O livro de Ezequiel foi escrito pelo profeta Ezequiel, um sacerdote levado ao exílio na Babilônia em 597 a.C., junto com o rei Joaquim e a elite de Judá. Suas profecias se dirigem principalmente aos exilados na Babilônia e, em parte, aos que ainda estavam em Jerusalém, durante os anos que antecederam a queda final da cidade em 586 a.C. O capítulo 18 faz parte de um bloco de mensagens (caps. 18–20) que lidam com a questão da justiça divina e a responsabilidade pessoal, em contraste com a visão coletiva do castigo que os exilados estavam experimentando.

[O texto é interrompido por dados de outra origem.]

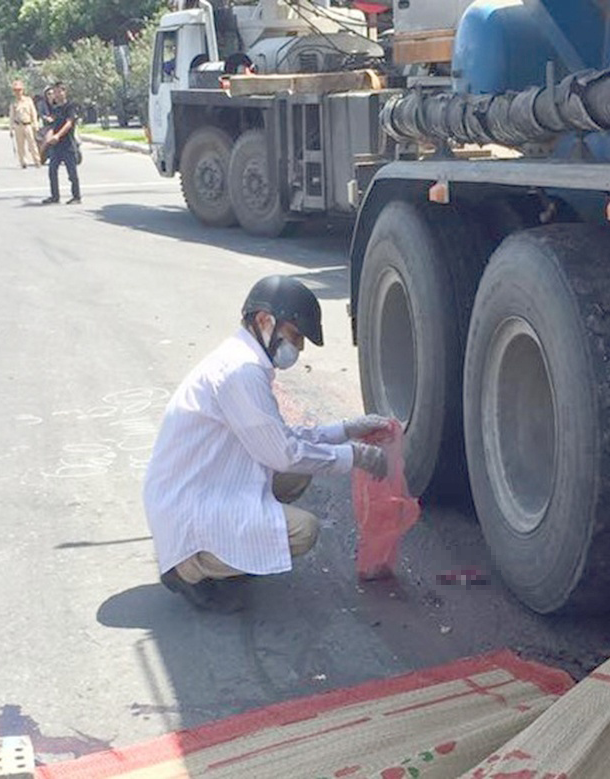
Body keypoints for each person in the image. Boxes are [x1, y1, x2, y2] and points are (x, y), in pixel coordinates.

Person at [143, 275, 392, 613]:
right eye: (295, 335)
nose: (299, 348)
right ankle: (189, 567)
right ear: (264, 321)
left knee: (299, 474)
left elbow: (281, 437)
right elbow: (284, 453)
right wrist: (355, 456)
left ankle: (227, 548)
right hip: (188, 504)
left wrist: (346, 429)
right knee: (304, 531)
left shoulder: (243, 361)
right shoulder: (240, 372)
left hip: (203, 485)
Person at [41, 83, 81, 205]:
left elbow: (69, 123)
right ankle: (55, 196)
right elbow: (54, 125)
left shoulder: (71, 107)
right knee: (52, 170)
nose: (57, 95)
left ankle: (76, 196)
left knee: (72, 173)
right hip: (56, 146)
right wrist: (49, 138)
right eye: (55, 92)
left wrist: (58, 136)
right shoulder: (55, 108)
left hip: (67, 144)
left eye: (59, 92)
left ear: (64, 92)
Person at [8, 80, 40, 169]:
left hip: (28, 125)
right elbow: (11, 116)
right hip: (18, 126)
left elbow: (33, 113)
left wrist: (35, 125)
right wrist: (11, 129)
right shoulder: (13, 103)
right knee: (20, 145)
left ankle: (37, 161)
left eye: (19, 90)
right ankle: (23, 162)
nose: (18, 92)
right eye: (16, 90)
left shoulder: (28, 101)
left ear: (23, 90)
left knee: (32, 144)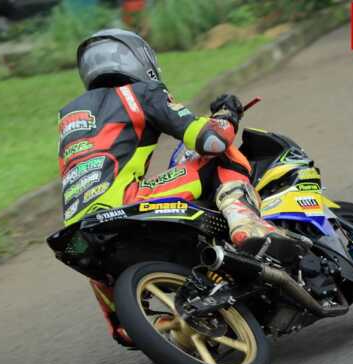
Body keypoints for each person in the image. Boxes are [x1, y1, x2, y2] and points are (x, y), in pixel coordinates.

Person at [59, 28, 290, 250]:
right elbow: (212, 141)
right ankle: (248, 225)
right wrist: (227, 114)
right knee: (221, 156)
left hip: (76, 225)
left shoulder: (68, 116)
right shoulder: (142, 92)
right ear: (137, 59)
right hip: (124, 203)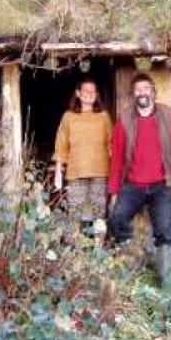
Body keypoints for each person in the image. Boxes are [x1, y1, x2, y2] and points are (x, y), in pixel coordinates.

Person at [108, 72, 171, 289]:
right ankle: (131, 265)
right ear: (133, 95)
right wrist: (114, 191)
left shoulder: (168, 116)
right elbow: (117, 159)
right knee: (117, 219)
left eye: (146, 89)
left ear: (153, 93)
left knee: (165, 229)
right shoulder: (124, 119)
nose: (142, 93)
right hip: (132, 185)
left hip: (161, 185)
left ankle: (166, 282)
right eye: (138, 90)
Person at [53, 78, 113, 231]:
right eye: (85, 90)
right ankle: (76, 244)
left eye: (93, 91)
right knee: (76, 214)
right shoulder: (68, 117)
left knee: (98, 214)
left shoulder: (104, 117)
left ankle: (98, 244)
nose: (89, 94)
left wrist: (115, 169)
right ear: (78, 93)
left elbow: (111, 143)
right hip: (76, 172)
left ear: (97, 95)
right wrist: (58, 171)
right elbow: (61, 144)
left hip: (100, 173)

O provérbio citado no versículo 2, "Os pais comeram uvas verdes, e os dentes dos filhos estão embotados", era um dito popular em Israel que expressava a crença de que as gerações posteriores sofriam as consequências dos pecados de seus antepassados. Esse pensamento se baseava em uma interpretação rígida de passagens como Êxodo 20.5, que fala de Deus visitar a iniquidade dos pais nos filhos. Ezequiel, porém, reinterpreta essa tradição à luz do exílio: cada pessoa é responsável por seus próprios atos, e não pelos de seus pais ou filhos. A repetição do princípio "a alma que pecar, essa morrerá" (v. 4, 20) é o cerne da mensagem.
Culturalmente, o conceito de "responsabilidade corporativa" era forte no Antigo Oriente Próximo, onde a família e a comunidade eram vistas como unidades que compartilhavam bênçãos e maldições. Ezequiel não nega que as consequências do pecado possam afetar outros, mas afirma que, diante do julgamento divino final, cada indivíduo será avaliado por sua própria conduta. O capítulo também reflete a situação dos exilados, que se sentiam injustamente punidos pelos pecados de gerações passadas, e responde a essa queixa com um chamado ao arrependimento pessoal e imediato.
Os versículos 21-24 e 30-32 são frequentemente citados para defender a possibilidade de arrependimento e a misericórdia divina. No entanto, é importante notar que o contexto imediato é uma disputa sobre a justiça de Deus. O profeta argumenta que Deus não tem prazer na morte do ímpio, mas deseja que ele se converta e viva. Isso não elimina a seriedade do pecado, mas mostra que a resposta de Deus à conduta humana é dinâmica, baseada na escolha presente de cada um, e não em um decreto imutável baseado no passado.